━━━━━ Data shown ━━━━━

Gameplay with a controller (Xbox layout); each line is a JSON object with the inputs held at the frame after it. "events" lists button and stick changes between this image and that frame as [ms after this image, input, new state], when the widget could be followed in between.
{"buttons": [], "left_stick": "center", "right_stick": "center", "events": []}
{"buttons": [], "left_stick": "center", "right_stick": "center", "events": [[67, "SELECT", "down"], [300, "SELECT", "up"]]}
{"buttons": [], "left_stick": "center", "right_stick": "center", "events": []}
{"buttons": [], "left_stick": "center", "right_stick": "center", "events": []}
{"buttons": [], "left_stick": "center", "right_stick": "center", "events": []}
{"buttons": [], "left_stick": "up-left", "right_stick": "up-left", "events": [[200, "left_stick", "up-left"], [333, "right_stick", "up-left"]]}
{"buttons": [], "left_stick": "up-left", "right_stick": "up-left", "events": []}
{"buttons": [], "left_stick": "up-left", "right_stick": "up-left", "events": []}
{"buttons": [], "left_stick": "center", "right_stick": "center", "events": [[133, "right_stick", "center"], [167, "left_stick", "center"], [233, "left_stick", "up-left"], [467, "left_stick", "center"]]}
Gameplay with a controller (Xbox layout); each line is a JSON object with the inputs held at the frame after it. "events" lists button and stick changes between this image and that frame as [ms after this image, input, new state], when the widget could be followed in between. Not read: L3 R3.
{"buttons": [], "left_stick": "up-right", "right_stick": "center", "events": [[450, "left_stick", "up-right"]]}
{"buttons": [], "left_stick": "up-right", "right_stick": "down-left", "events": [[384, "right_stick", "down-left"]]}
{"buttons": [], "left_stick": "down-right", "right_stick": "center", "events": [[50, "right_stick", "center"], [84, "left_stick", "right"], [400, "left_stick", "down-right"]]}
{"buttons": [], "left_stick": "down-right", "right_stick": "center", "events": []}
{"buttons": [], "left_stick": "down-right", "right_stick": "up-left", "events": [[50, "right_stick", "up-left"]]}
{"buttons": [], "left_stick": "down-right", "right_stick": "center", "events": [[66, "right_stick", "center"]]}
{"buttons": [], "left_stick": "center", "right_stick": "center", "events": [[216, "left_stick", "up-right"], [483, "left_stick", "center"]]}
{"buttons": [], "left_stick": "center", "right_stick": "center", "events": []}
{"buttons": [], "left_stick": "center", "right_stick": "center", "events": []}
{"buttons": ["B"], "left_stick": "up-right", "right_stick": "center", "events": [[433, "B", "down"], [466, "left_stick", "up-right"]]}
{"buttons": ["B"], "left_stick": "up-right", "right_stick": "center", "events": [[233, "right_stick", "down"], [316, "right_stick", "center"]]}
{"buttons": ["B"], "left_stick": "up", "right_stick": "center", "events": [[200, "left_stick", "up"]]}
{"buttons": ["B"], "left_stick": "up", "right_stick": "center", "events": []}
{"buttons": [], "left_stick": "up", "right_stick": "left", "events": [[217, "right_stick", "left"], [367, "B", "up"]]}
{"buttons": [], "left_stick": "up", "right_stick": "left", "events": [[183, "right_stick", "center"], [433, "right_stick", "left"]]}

━━━━━

### Try it
Where a line of the entries contains the word "between", copy that line.

### Response
Gameplay with a controller (Xbox layout); each line is a JSON object with the inputs held at the frame after it. "events" lists button and stick changes between this image and that frame as [ms after this image, input, new state], when the widget could be followed in between.
Gameplay with a controller (Xbox layout); each line is a JSON object with the inputs held at the frame after it. "events" lists button and stick changes between this image and that frame as [ms after this image, input, new state], when the widget could be followed in between. Not read: L3 R3.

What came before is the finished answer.